Given the above what makes us still optimistic?
1. The starting pitching staff will be better. It can’t be much worse. They finished 26th in Major League ERA. With the signing of Carl Pavano, Kevin Slowey’s recovery and the renewal of Francisco Liriano, the staff looks to be if not reborn; remade.
The relief corps looked great at least until the news about Joe Nathan’s arm. Make no mistake, that’s going to hurt and perhaps cost the Twins two or three victories this season. The pitching will be better, but how much better is the question.
How then will the Twins win the Division? (And I believe they will)

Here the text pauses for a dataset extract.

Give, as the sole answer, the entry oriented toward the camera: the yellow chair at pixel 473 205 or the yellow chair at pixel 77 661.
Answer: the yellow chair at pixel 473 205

2. They will do it with their position player lineup. The addition of Hardy, Hudson, Thome and the hopes for a full season from Morneau and Mauer have made the Twins lineup one to be feared. They finished fourth last season in runs scored during league play and should do better this year with their strong lineup and a bench not composed of singles hitters.
There are a lot of questions. How will the starting pitching fare? Will General Manager Bill Smith get a replacement for Nathan? I believe he will, for this is the year of the stadium and many of the Twins have one-year contracts. I think Smith will continue to go for it all this year.
The Twins will be division winners and it remains to be seen how much more.